**THE TASK**
Go through the following data and transcribe exactly the stretch of lines from the one holding "Whole-slide image, H&E" to the one holding "Reviewer comment on this tissue sample: 2 pieces, trace", both included.

**DATA EXTRACT**

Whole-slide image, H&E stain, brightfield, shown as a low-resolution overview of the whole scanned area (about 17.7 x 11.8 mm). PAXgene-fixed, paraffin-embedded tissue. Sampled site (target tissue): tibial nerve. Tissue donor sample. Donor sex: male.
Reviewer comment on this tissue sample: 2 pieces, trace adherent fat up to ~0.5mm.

...

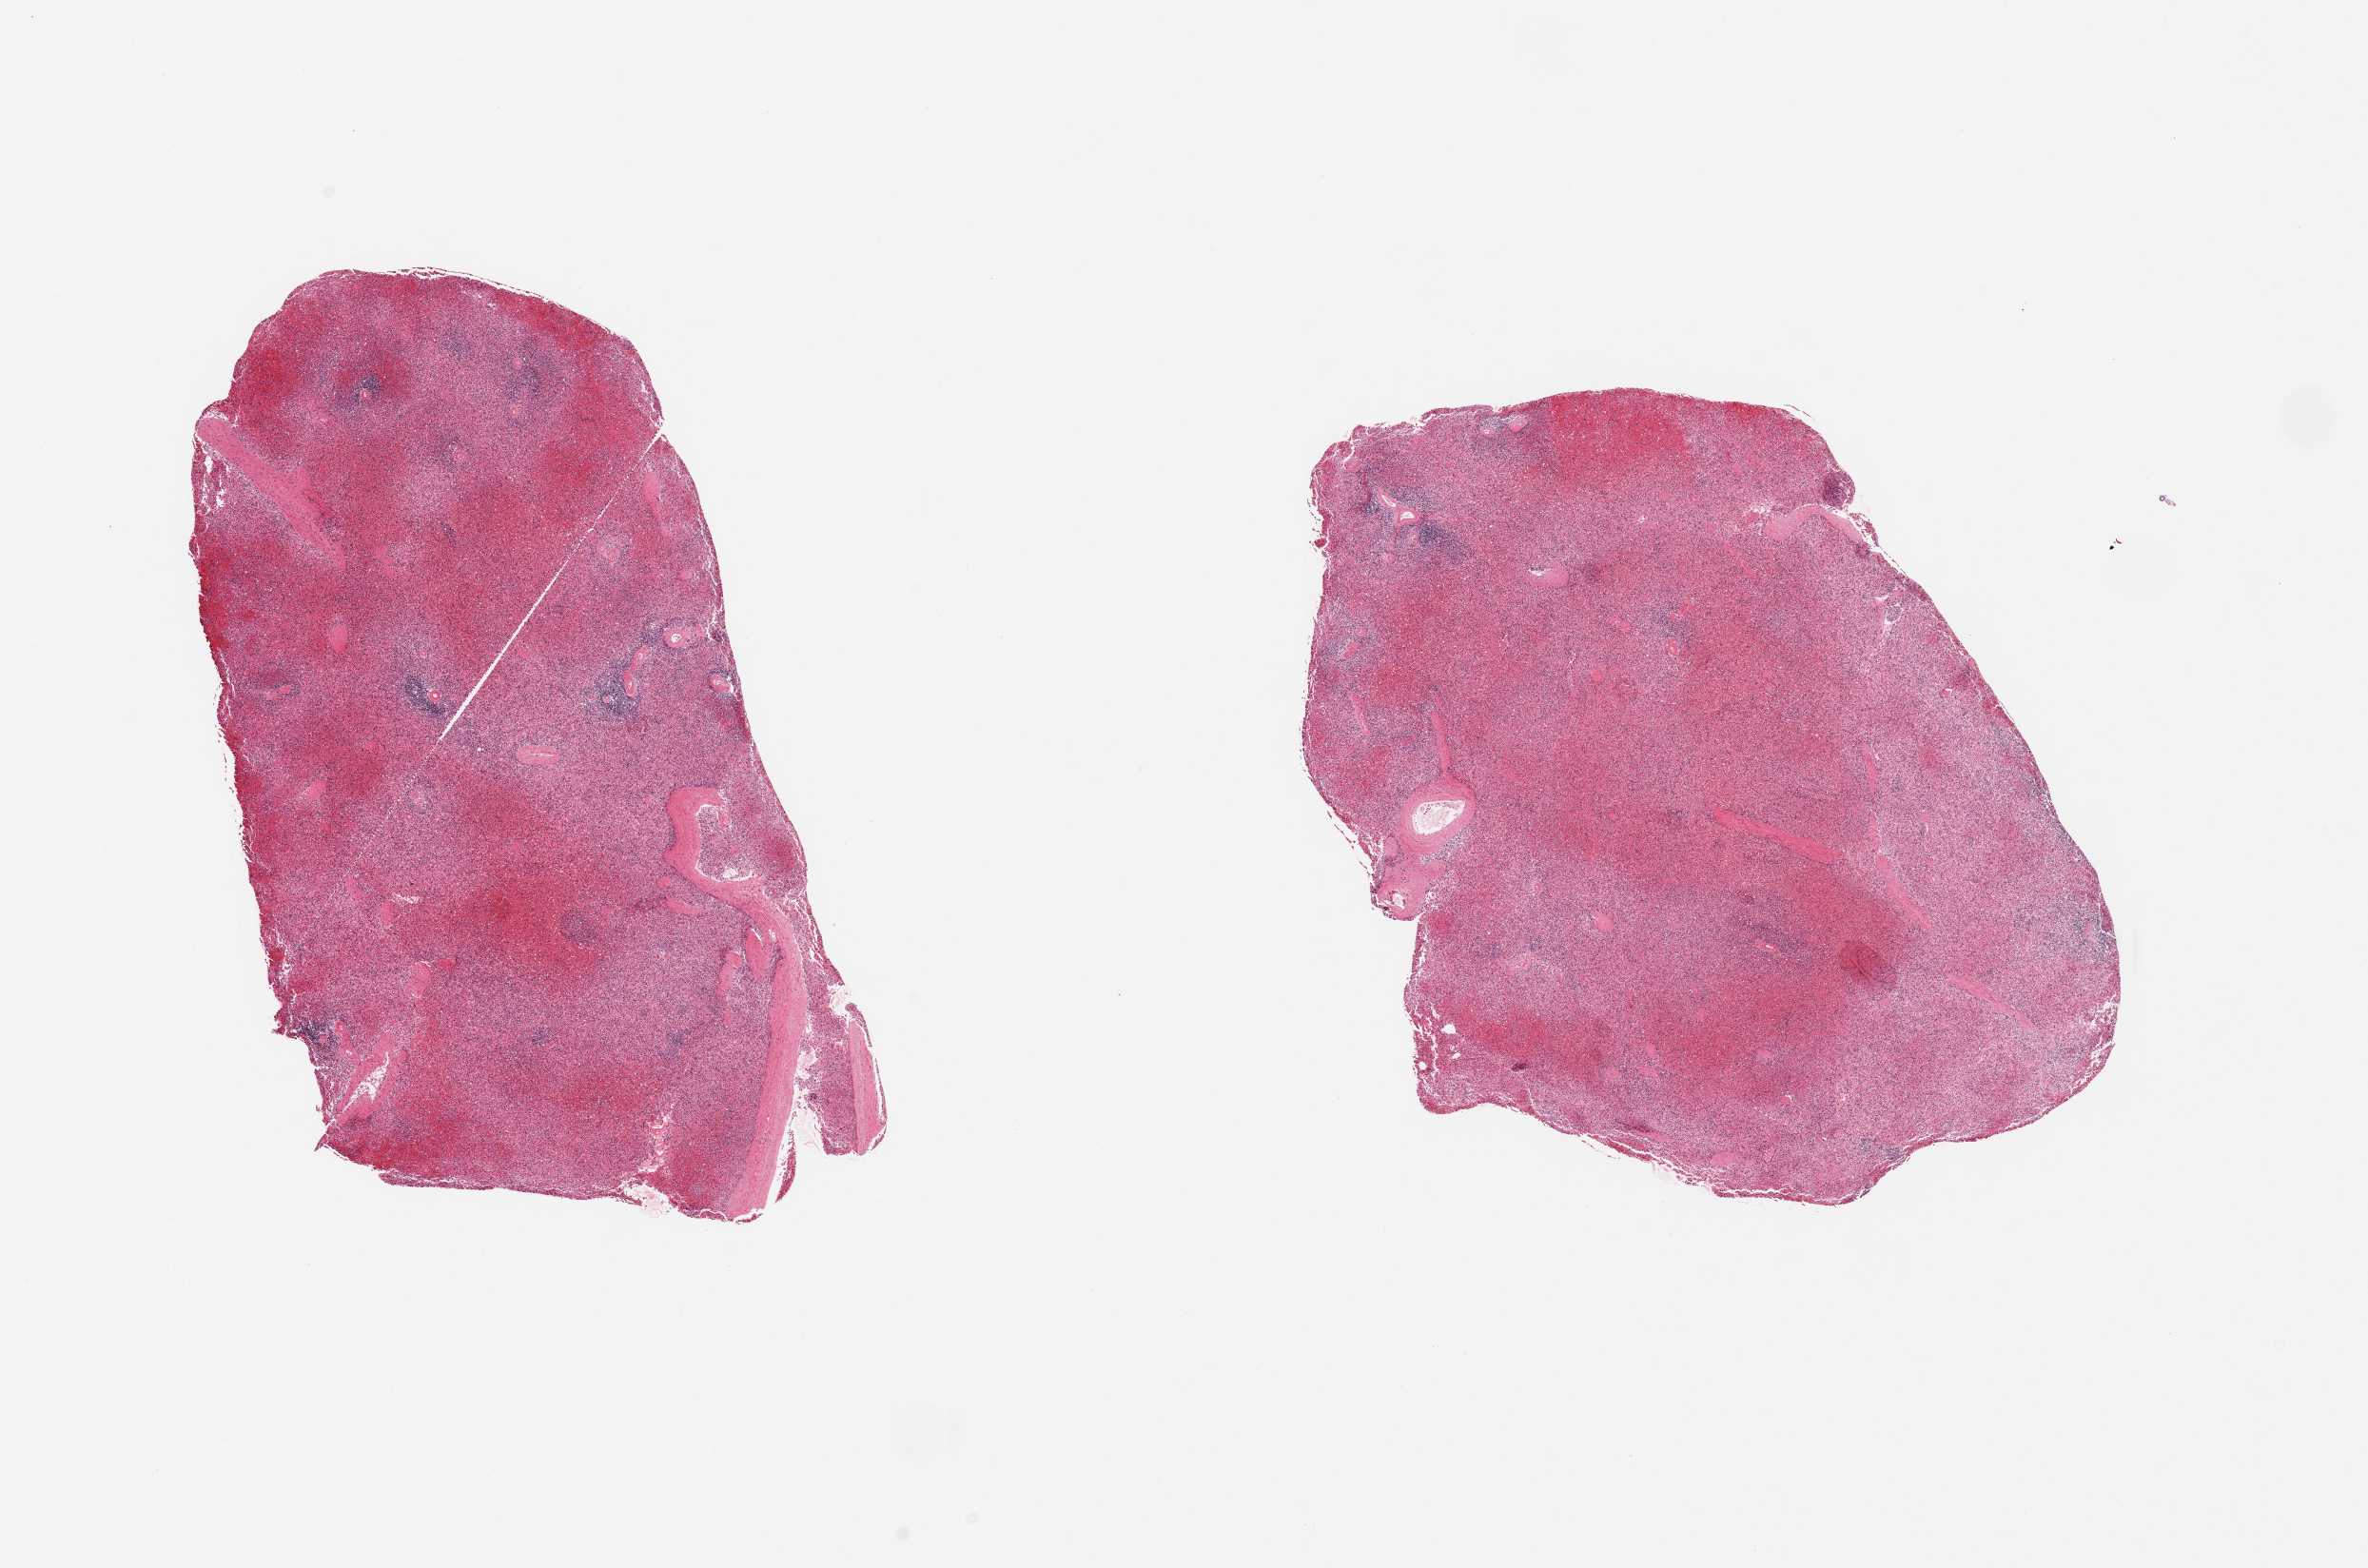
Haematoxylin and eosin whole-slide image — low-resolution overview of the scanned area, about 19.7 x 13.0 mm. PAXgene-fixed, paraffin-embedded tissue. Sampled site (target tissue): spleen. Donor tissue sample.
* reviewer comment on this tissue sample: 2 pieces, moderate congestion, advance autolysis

**EXERCISE SOLUTION**
Whole-slide image, H&E stain, brightfield, shown as a low-resolution overview of the whole scanned area (about 17.7 x 11.8 mm). PAXgene-fixed, paraffin-embedded tissue. Sampled site (target tissue): tibial nerve. Tissue donor sample. Donor sex: male.
Reviewer comment on this tissue sample: 2 pieces, trace adherent fat up to ~0.5mm.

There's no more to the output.